Una scena drammatica e impietosa: un colle, tre croci per un supplizio atroce, reso ancora più ignominioso perché al centro di quelle croci pende un innocente, Gesù di Nazaret.
Tutt’intorno un “popolo che stava a vedere” (attonito, smarrito, ingrato?), e tanta derisione e scherno da parte dei capi: «Salvi se stesso, se lui è il Cristo di Dio, l’eletto»; dei soldati: «Se tu sei il re dei Giudei, salva te stesso»; di uno dei malfattori, appeso al suo lato: «Non sei tu il Cristo? Salva te stesso e noi!».

> [Dati dell'esercizio]

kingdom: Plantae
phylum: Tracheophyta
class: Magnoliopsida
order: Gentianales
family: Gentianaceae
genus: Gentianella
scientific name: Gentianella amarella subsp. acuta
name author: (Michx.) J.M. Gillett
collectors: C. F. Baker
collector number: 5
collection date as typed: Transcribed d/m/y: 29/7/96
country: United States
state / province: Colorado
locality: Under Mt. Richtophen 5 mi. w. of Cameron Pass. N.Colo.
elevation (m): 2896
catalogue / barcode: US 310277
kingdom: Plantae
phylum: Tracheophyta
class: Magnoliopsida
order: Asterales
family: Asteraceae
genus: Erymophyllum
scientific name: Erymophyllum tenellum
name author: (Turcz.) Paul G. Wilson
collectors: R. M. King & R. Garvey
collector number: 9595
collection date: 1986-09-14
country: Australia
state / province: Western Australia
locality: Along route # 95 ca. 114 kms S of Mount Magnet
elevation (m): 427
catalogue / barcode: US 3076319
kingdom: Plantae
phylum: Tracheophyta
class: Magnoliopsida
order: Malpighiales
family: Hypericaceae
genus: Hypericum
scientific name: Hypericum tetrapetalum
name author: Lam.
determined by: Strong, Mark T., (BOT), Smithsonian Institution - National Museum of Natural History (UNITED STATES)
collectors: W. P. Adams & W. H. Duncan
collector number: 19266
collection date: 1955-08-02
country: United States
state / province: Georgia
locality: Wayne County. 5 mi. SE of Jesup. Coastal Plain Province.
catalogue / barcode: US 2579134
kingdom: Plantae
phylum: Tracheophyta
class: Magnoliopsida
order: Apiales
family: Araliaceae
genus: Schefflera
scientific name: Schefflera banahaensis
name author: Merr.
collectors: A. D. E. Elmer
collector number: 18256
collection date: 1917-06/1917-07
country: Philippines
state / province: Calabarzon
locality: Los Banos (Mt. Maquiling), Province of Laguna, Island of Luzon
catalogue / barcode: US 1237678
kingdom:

> [Cose da fare]
1) Riscrivi in forma più breve il paragrafo del brano sulla crocifissione che inizia con «Tutt’intorno un», mantenendone i fatti principali.
2) Trasforma in elenco numerato le righe del catalogo dei fogli d'erbario, dalla riga che contiene "state / province: Colorado" a quella che contiene "name author: Lam.", tralasciando le righe vuote.
Il brano e le righe non hanno alcun legame tra loro.

> [Risposte per attività]
1) Intorno c'è un popolo che osserva. I capi, i soldati e uno dei malfattori appeso accanto deridono Gesù. Lo invitano a salvare se stesso se è davvero il Cristo o il re dei Giudei.

2)
1. state / province: Colorado
2. locality: Under Mt. Richtophen 5 mi. w. of Cameron Pass. N.Colo.
3. elevation (m): 2896
4. catalogue / barcode: US 310277
5. kingdom: Plantae
6. phylum: Tracheophyta
7. class: Magnoliopsida
8. order: Asterales
9. family: Asteraceae
10. genus: Erymophyllum
11. scientific name: Erymophyllum tenellum
12. name author: (Turcz.) Paul G. Wilson
13. collectors: R. M. King & R. Garvey
14. collector number: 9595
15. collection date: 1986-09-14
16. country: Australia
17. state / province: Western Australia
18. locality: Along route # 95 ca. 114 kms S of Mount Magnet
19. elevation (m): 427
20. catalogue / barcode: US 3076319
21. kingdom: Plantae
22. phylum: Tracheophyta
23. class: Magnoliopsida
24. order: Malpighiales
25. family: Hypericaceae
26. genus: Hypericum
27. scientific name: Hypericum tetrapetalum
28. name author: Lam.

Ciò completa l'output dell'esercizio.